Neue Plattform unterstützt Digitalisierung von KMU

Aus dem Umfeld des Kölner Cloud Ecosystem e. V., der sich als Community der digitalen Wirtschaft versteht, entstammt hierzu ein Ansatz: Der „Open Integration Hub“ (OIH) ist ein herstellerneutrales Open-Source Framework, das Technologie, Standard-Datenmodelle, Regelwerke und eine Community aus Konnektoren umfasst. Damit soll er eine einfache Datensynchronisierung zwischen beliebigen Softwareanwendungen ermöglichen. OIH erhielt eine Förderung vom Bundesministerium für Wirtschaft und Energie (BMWi) und auch seine derzeit laufende Erweiterung in Richtung der fertigenden Industrie (OIH plus) soll ab 1. Mai entsprechend gefördert werden.

Mit OIH plus können über den Hub Dokumente zum Beispiel aus dem DMS mit der IoT-Seite verbunden werden oder ERP- beziehungsweise MES-Anlage-Komponenten lassen sich vertikal integrieren. OIH plus erweitert das OIH-Framework um Komponenten zur industriellen Interoperabilität, mit denen KMU die Anlagenprozesse vereinfacht digitalisieren können. Es adaptiert außerdem IDS-Konzepte für kleine und mittelständische Unternehmen. Diese können damit IDS-konforme Dienste in nicht IDS-konformen Umgebungen, also mehrstufigen und hybriden Szenarien (Maschine, Line, Plant), nutzen. Damit wird das IDS-Prinzip anschlussfähig für KMU.

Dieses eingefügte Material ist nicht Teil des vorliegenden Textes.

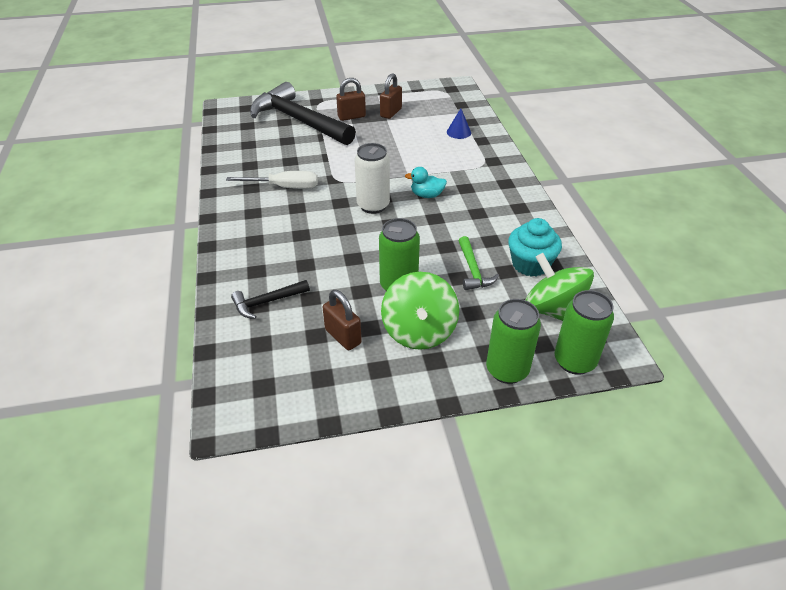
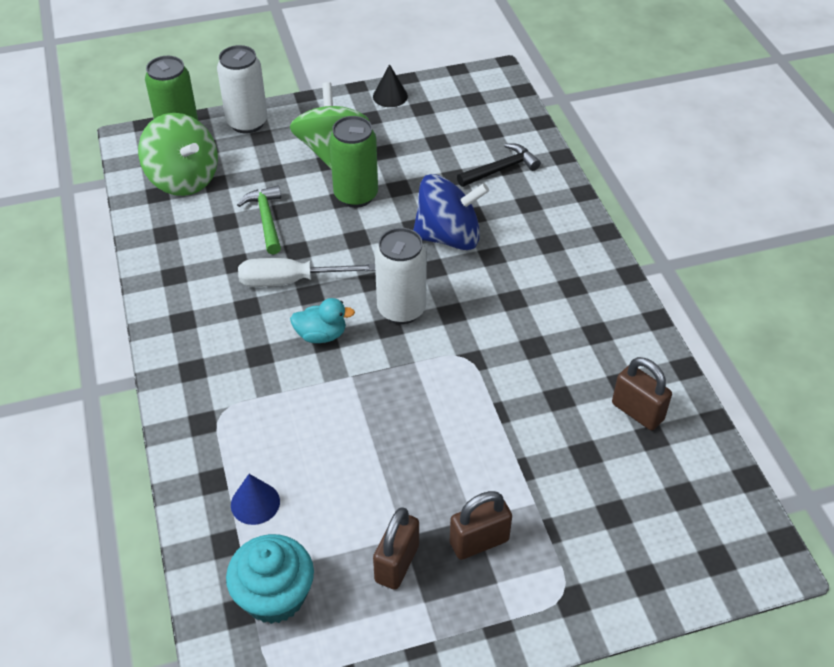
camera: 175 degrees right, 5 degrees up
white screwdriver [226,171,318,189] -> white screwdriver moved to [238,258,375,287]
black hammer [250,82,356,145] -> none
brown padlock [322,290,362,350] -> brown padlock moved to [612,357,672,430]
green can [486,299,541,384] -> white can [217,45,267,134]
turquoise cupcake [508,218,562,277] -> turquoise cupcake moved to [226,534,314,624]
none -> black cone [373,64,408,107]
none -> blue spinning top [413,174,489,250]

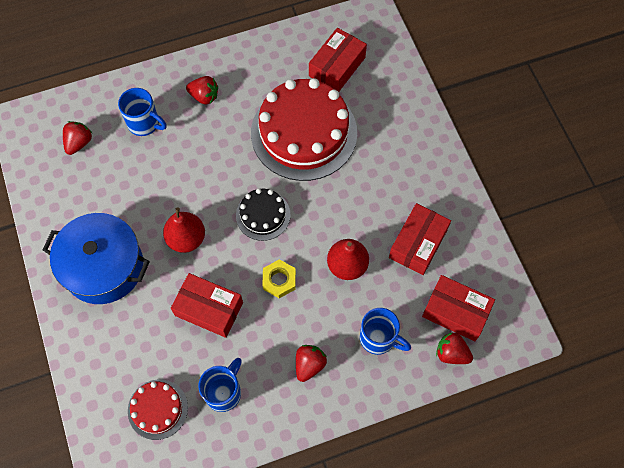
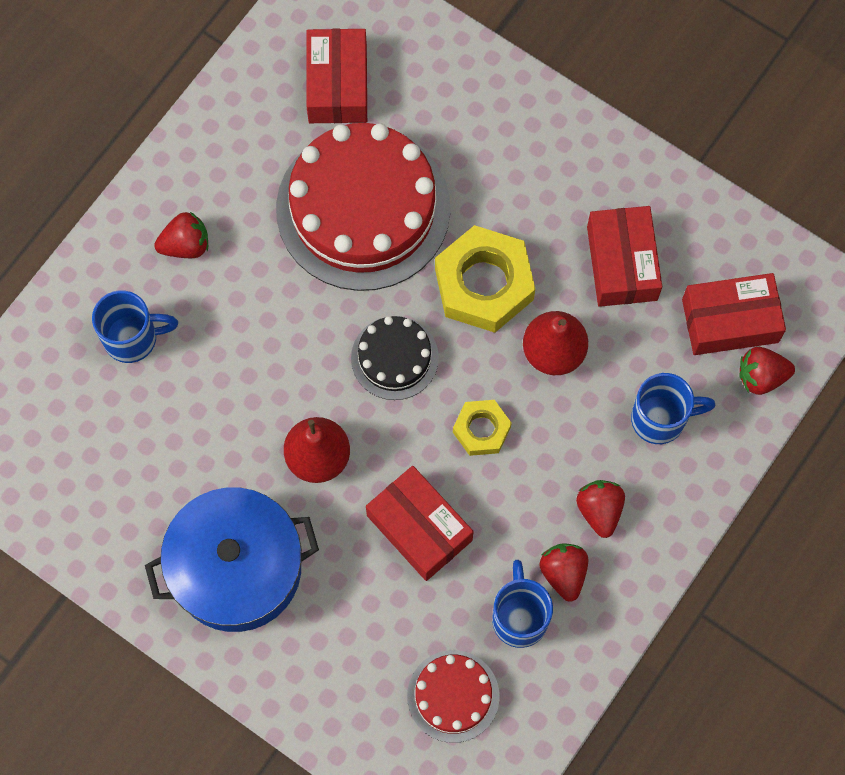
camera: 35 degrees left, 5 degrees up
red strawberry [63,121,92,155] -> red strawberry moved to [539,543,588,601]
red box [171,273,243,338] -> red box turned 60 degrees clockwise [366,466,474,581]
none -> yellow nut [435,225,535,333]

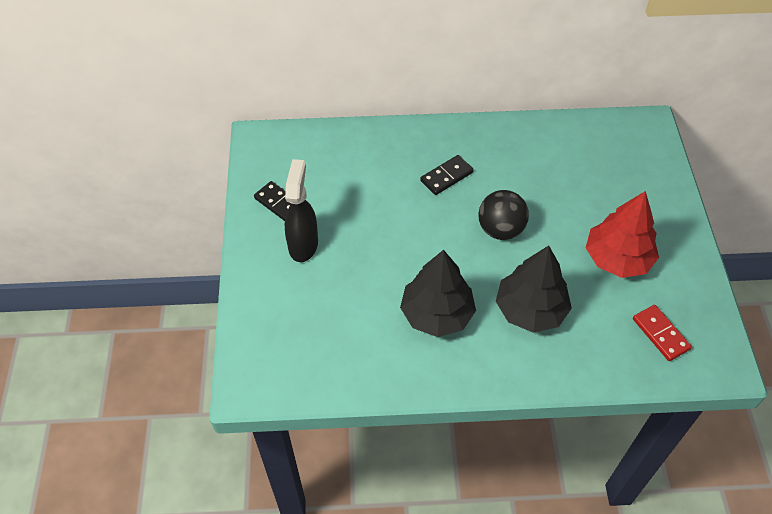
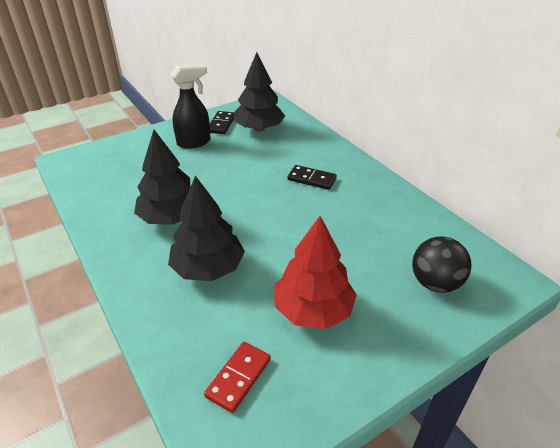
camera: 60 degrees right, 15 degrees down
black ball [478,190,529,240] -> black ball moved to [412,236,472,293]
none -> black tree [233,52,285,131]

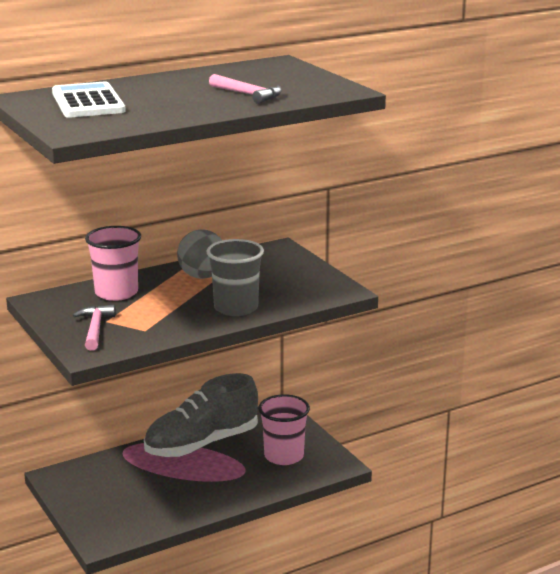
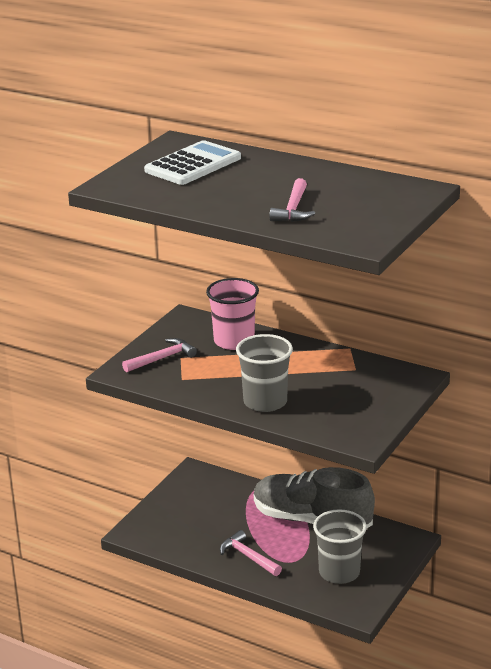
camera: 60 degrees right, 5 degrees up
grey ball [177,229,222,279] -> none
pink cup [259,394,310,465] -> grey cup [313,509,367,584]
none -> pink hammer [220,530,282,576]

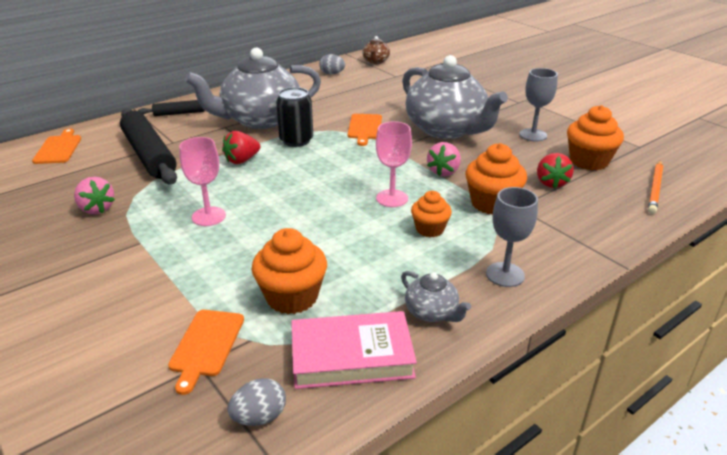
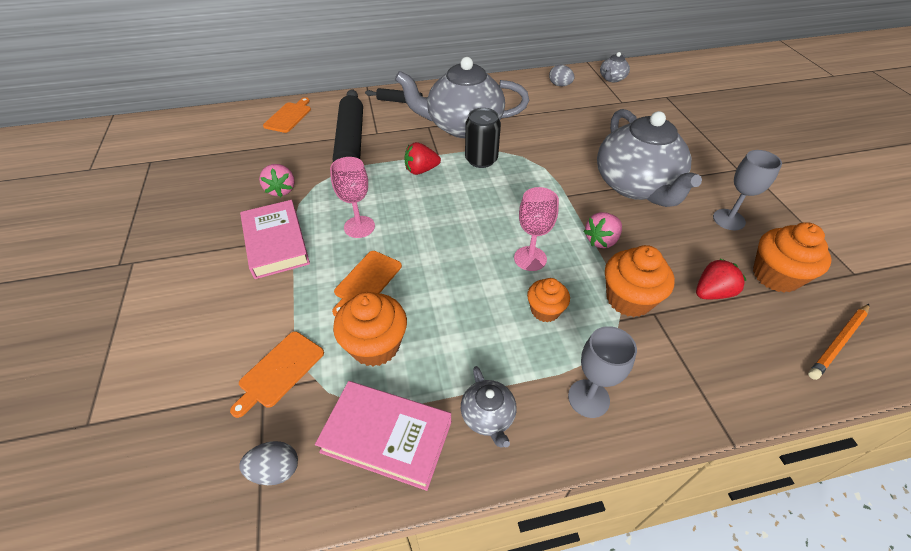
camera: 25 degrees right, 15 degrees up
orange cutting board [348,114,382,146] -> orange cutting board moved to [332,251,402,317]
brown teapot [362,36,390,64] -> grey teapot [600,52,630,82]
red strawberry [537,153,574,189] -> red strawberry turned 150 degrees counterclockwise [696,259,746,299]
none -> pink book [240,200,310,279]

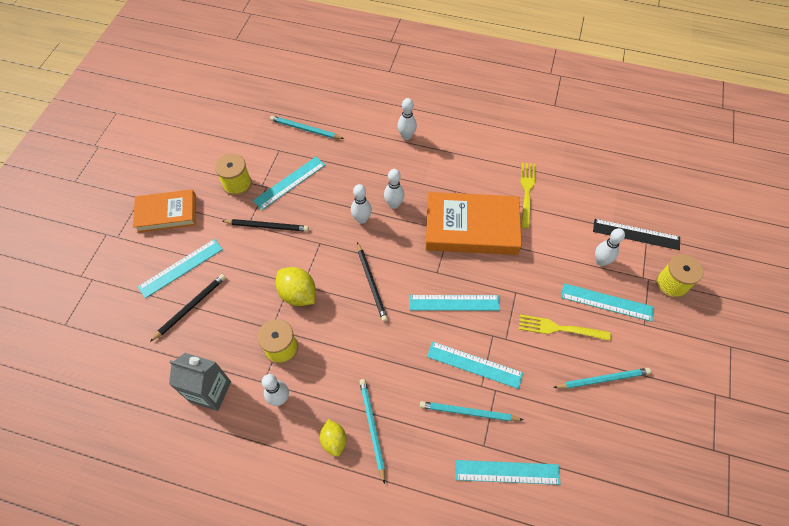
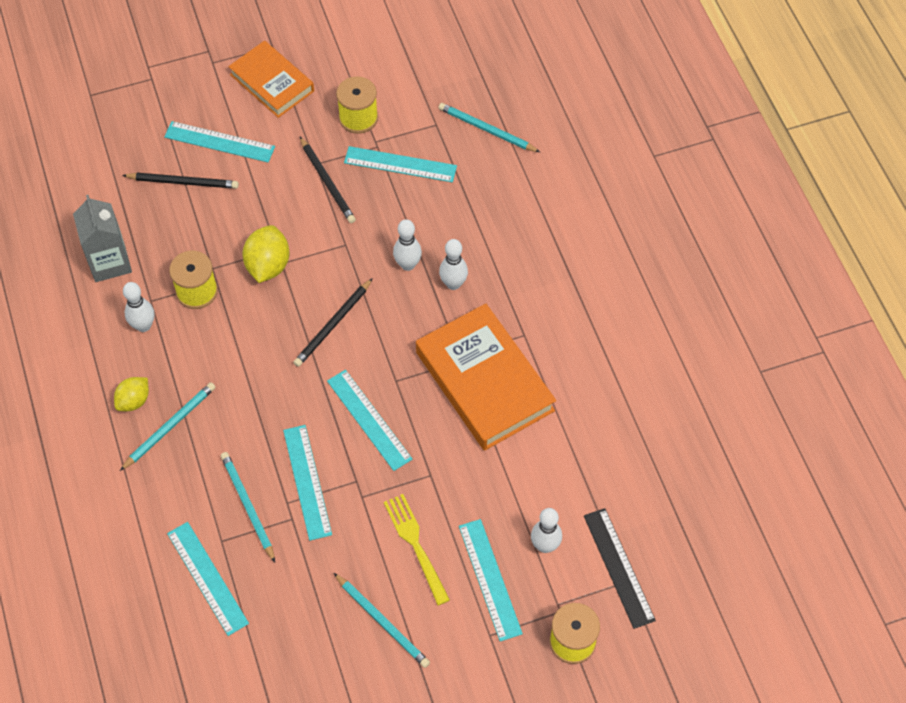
camera: 55 degrees right, 0 degrees up
turquoise pencil [270,116,344,139] -> turquoise pencil turned 45 degrees counterclockwise [438,103,540,152]
white bowling pin [398,98,417,140] -> none
yellow fork [520,163,536,229] -> none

Die X-Integrate Software & Consulting GmbH ist einer der Konsortialpartner in diesem Projekt, das unmittelbaren Bezug nimmt auf die im BMWI-Förderrahmen „Entwicklung digitaler Technologien 2019 bis 2022“ formulierten Ziele der Entwicklung und Erprobung neuer digitaler Anwendungen. X-Integrate wird die OIH-plus-Funktionalitäten unter anderem nutzen, um für kleine und mittelständische Fertigungsunternehmen eine einfach einzusetzende Condition-Monitoring-Lösung zu entwickeln, die hier um intelligente Analysemethoden auf IoT-Daten erweitert wird. Eine prototypische Implementierung soll den Anlagenbetreibern dabei den Einstieg in die prozessübergreifende Anlagendigitalisierung erleichtern.